# FRAGMENTO DE ORIGEN
Autor de las fotografías: Víctor Núñez Izquierdo.
Texto: Víctor Núñez García.


En un espacio de más de veinte años hasta mi nacimiento (1950), como es natural, sucedieron muchas cosas en La Punta. Algunas de ellas están recogidas en el libro de María Rosa Alonso, "Un rincón tinerfeño. La Punta del Hidalgo", en artículos de ella misma publicados en "El Día", o de mi padre, Víctor Núñez Izquierdo. Otras, en cambio, se conservaron en las mentes de sus protagonistas o espectadores como anécdotas de vivencias muy personales. Algunas de ellas se comentaban y repetían en las largas sobremesas o en las tertulias, fueran ellas mañaneras o nocturnas, a la luz éstas del espléndido cielo puntero, aún sin contaminación lumínica. Tal era el caso de la pequeña y trágica historia de Donato, pescador de la Hoya Baja, hombre bregado en mares, que murió ahogado en un charquito minúsculo cuando le dio una crisis de epilepsia mientras buscaba carnada. Alguna de esas historias quedaban en la memoria, como las míticas pesquerías en las Salvajes o las peleas a remazo limpio con los pescadores del Pris o del Valle...

En aquella época, antes de la llegada de los "infiernillos" todavía se cocinaba en la casa de los abuelos con carbón. La cantidad de carbón necesario para usar en le verano se encargaba de un año para otro. Me llamaba la atención la llegada de aquellas mujeres que bajaban, algunas descalzas, desde las Montañas, nombre genérico para designar esa parte de la isla que es la cordillera de Anaga. Venían de Chinamada y los Batanes por las laderas del barranco de Azoca, cargadas con enormes sacos de carbón a la cabeza. Tocaban a las puertas -entiéndase esto como una licencia literaria, porque en la Punta nadie cerraba las puertas- con su mercancía. Mi abuela o Ángela las hacían pasar a la cocina para que almorzaran y que no tuvieran que regresar, barranco arriba, con el estómago vacío. En otras ocasiones traían frutas tempraneras: los primeros higos de leche, uvas, albaricoques o peras pierna de monja(1), de color pálido, pequeñas y sabrosas, que eran las preferidas de mi abuelo. Alguna de aquellas mujeres solía traer moras cuando era la temporada, con una cacharra en la cabeza y otra en una mano, anunciando a voz en cuello su preciosa mercancía color granate: "¡A las moras! ¡A las moras!"

(Entradas guardadas)
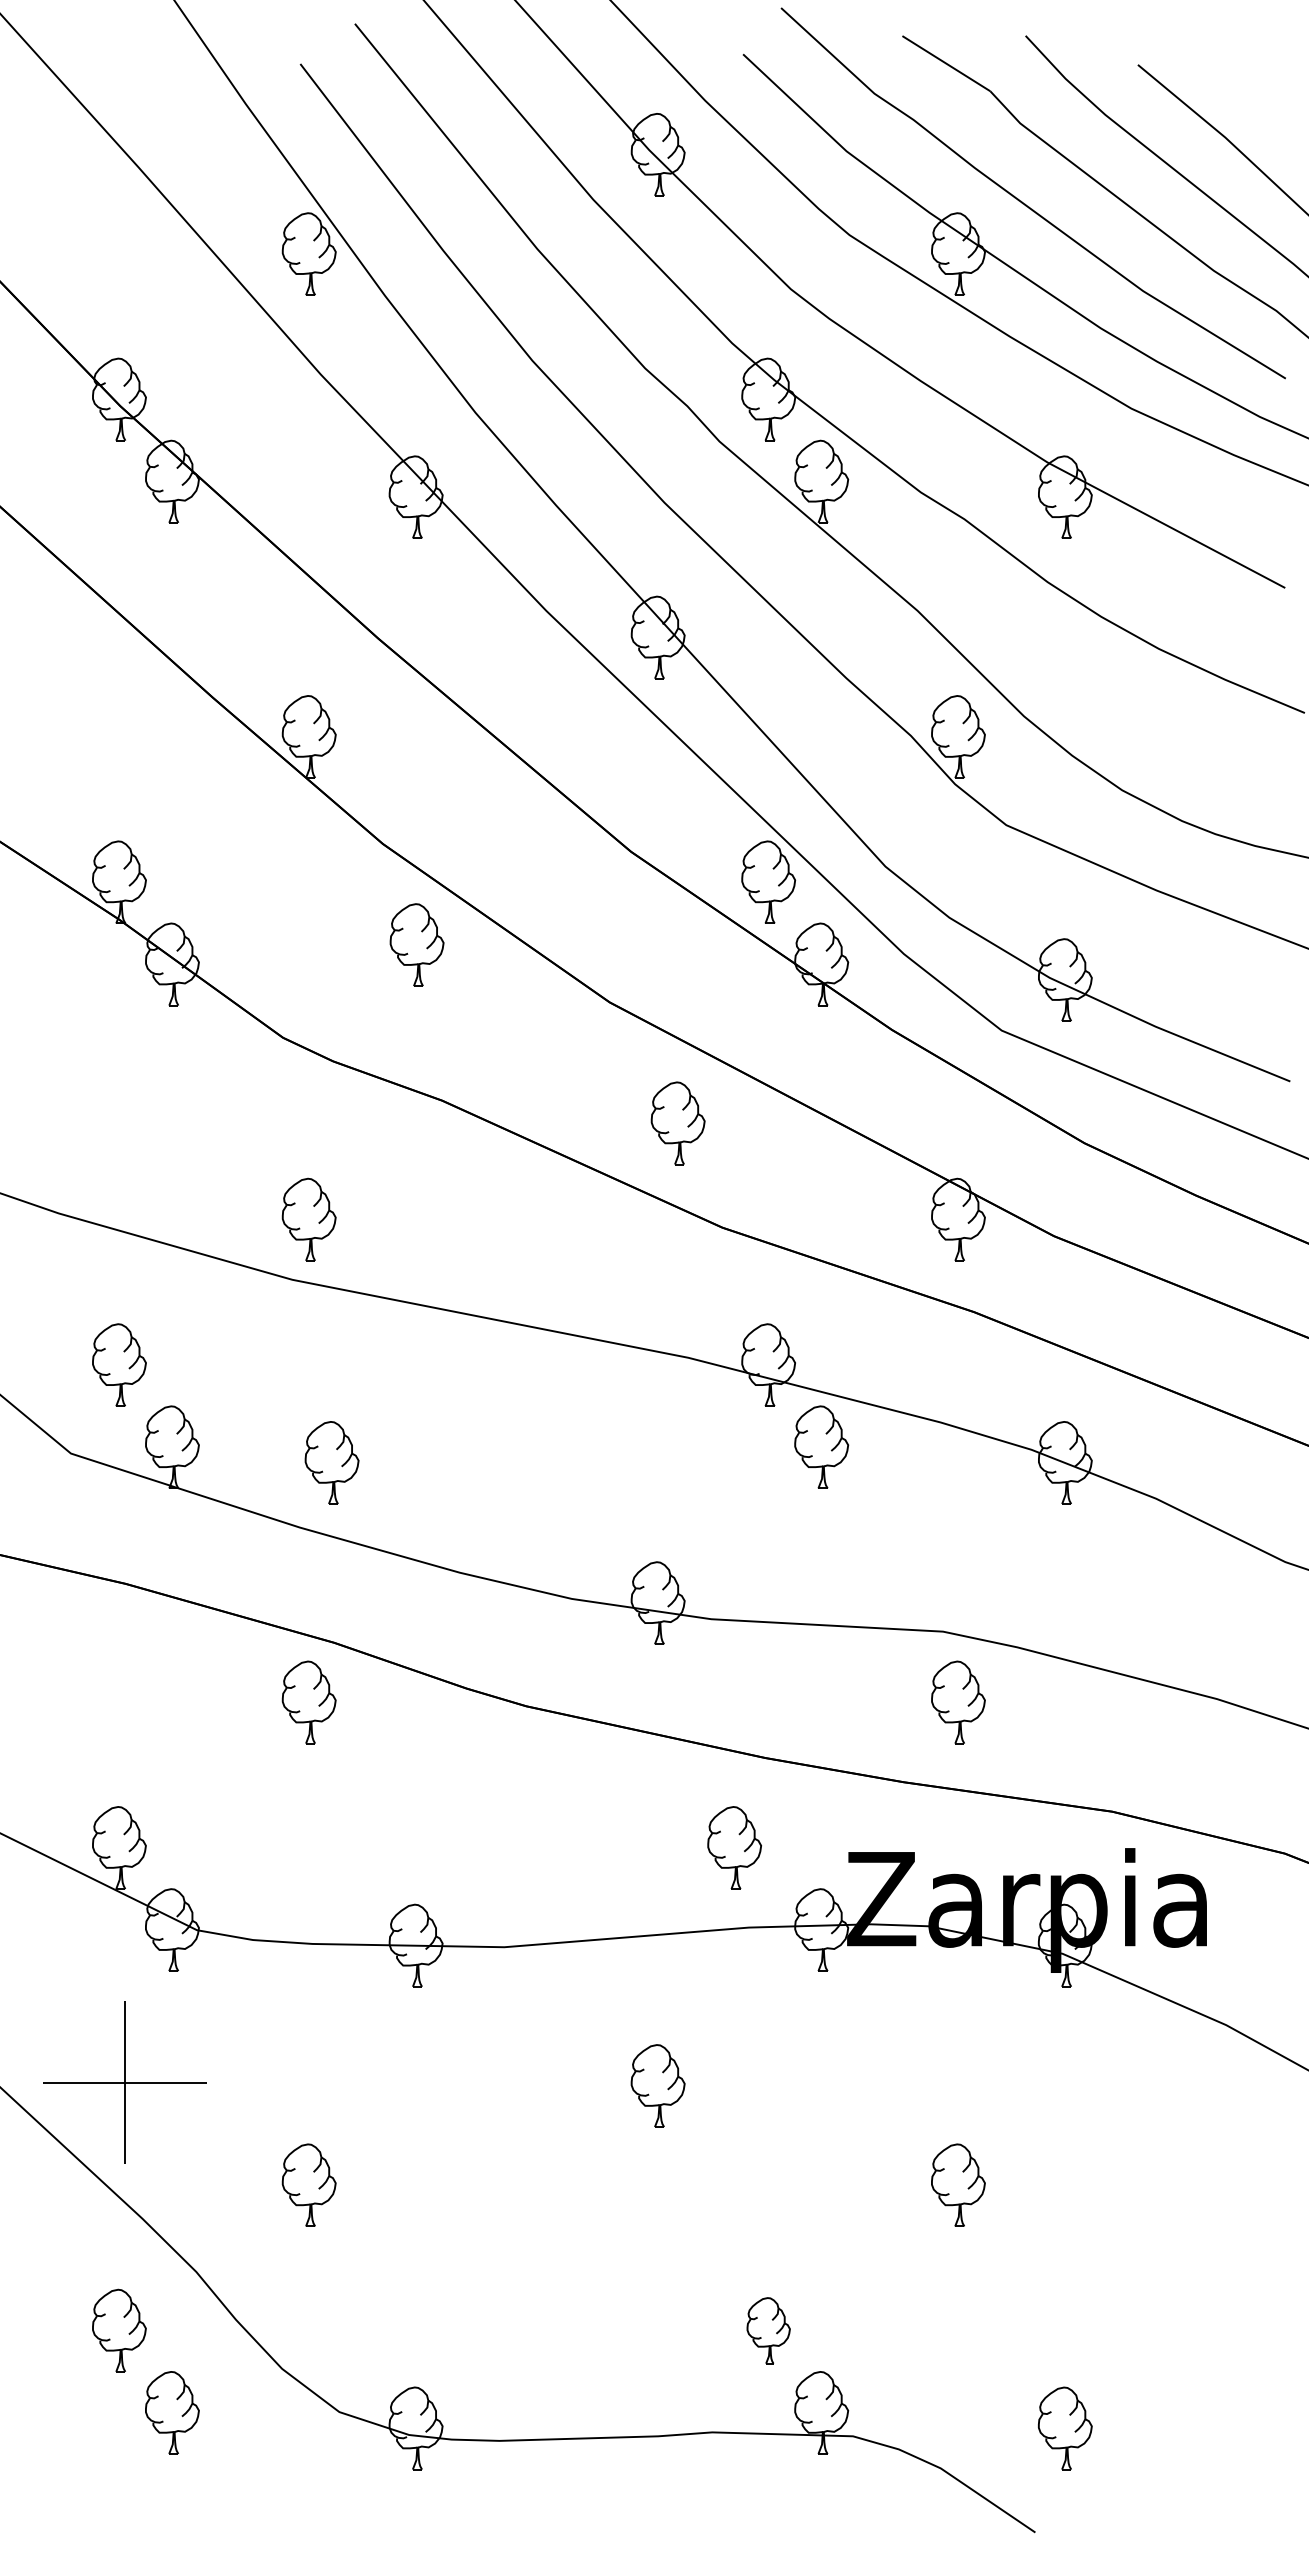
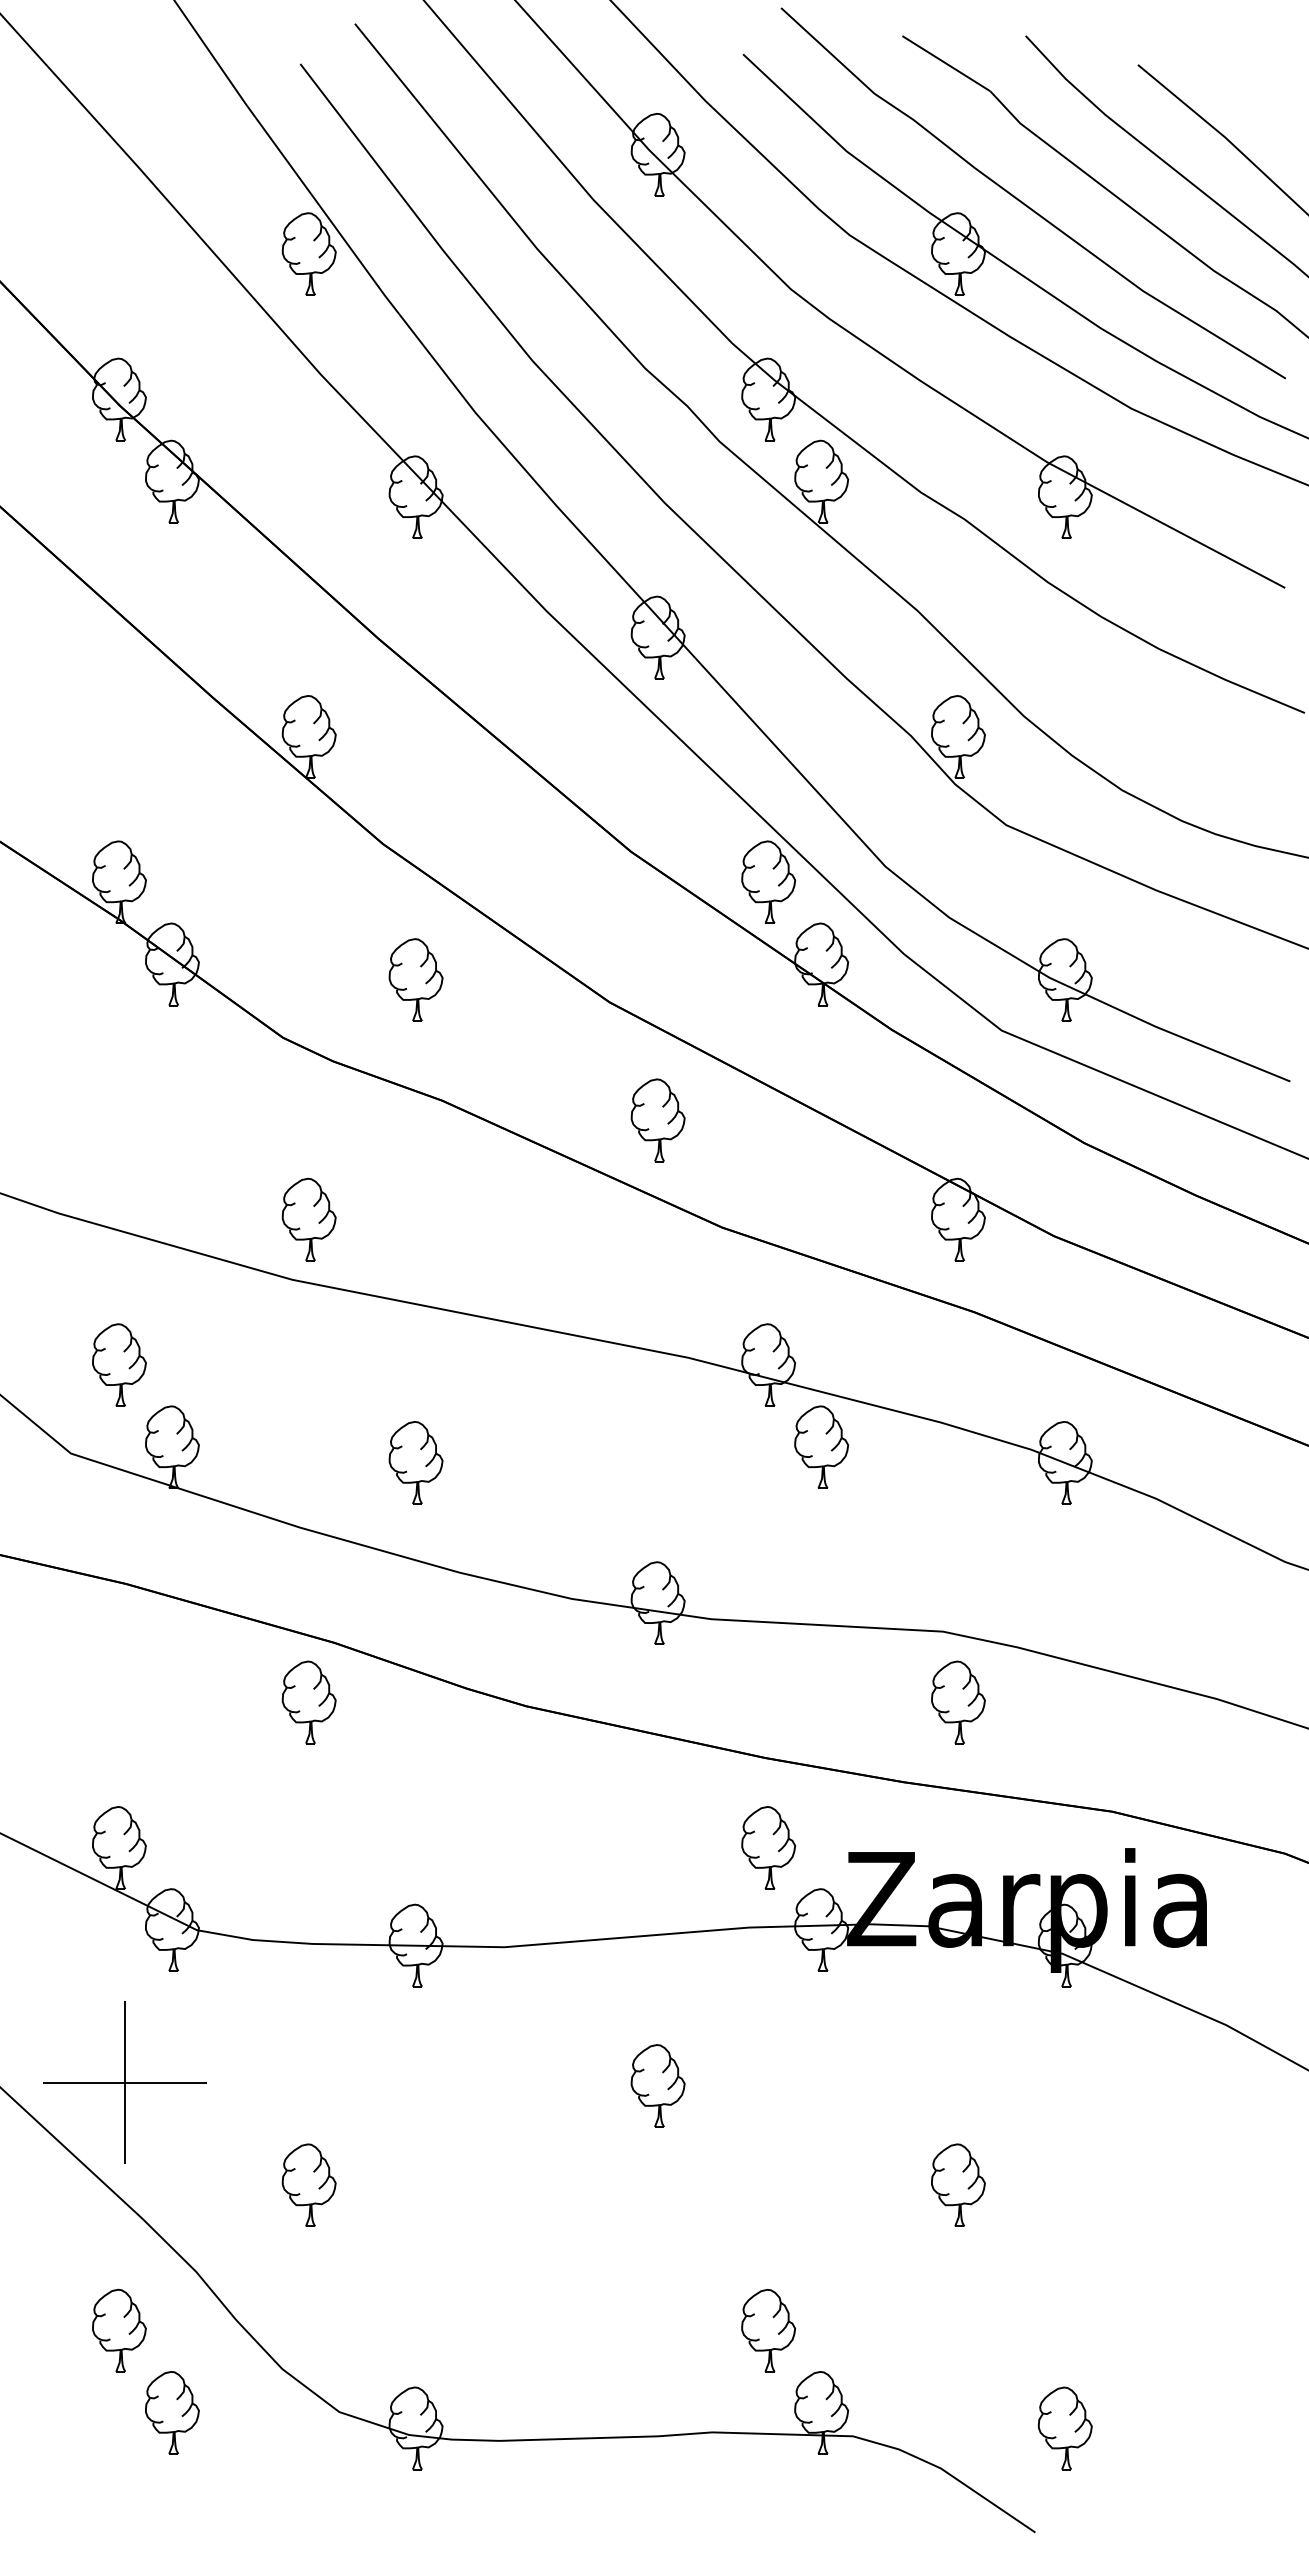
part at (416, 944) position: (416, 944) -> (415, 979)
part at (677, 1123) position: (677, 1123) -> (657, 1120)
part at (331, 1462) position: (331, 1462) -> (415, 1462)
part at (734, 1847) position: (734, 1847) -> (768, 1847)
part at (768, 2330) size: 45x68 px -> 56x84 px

# CONSIGNA 1
Según el relato sobre La Punta del Hidalgo, ¿de dónde venían las mujeres que bajaban con los sacos de carbón?
# CONSIGNA 2
Sigue escribiendo el relato sobre La Punta del Hidalgo a partir de su última frase.

# RESULTADO 1
Venían de Chinamada y los Batanes, por las laderas del barranco de Azoca.

# RESULTADO 2
Durante mi niñez la jornada empezaba en la casa antes de que Eulogio pusiera a funcionar "la máquina del agua" a las siete en punto de la mañana. La Máquina, vamos a ponerla con mayúsculas dada su importancia social y económica, estaba al lado del Puertito y aún se pueden ver allí sus ruinas, que bien podrían adecentarse como expresión de eso que se llama arquelogía industrial. Se oía un "puf, puf, puf" lento e inconfundible, que poco a poco iba ganando en intensidad y ritmo hasta que el motor arrancaba en serio. El olor a gasoil llegaba hasta mi cama, siendo ese el momento de comenzar a desperezarse. También era el instante en que mi abuelo Víctor encendía la primera cachimba del día, aún en la cama, e intentaba llamar mi atención para iniciar una conversación, cosa que hacía con una expresión propia  e inconfundible: "¡piichuuu...!" Era también el momento en que aparecía Ángela con sendas limonadas muy azucaradas.

Cuando, a continuación, me asomaba al balcón y había marea baja, ya Eulogio "el de la Máquina" estaba en la Bajeta con su caña, dedicado a pasar la mañana pescando viejas, algo en lo que era un consumado maestro.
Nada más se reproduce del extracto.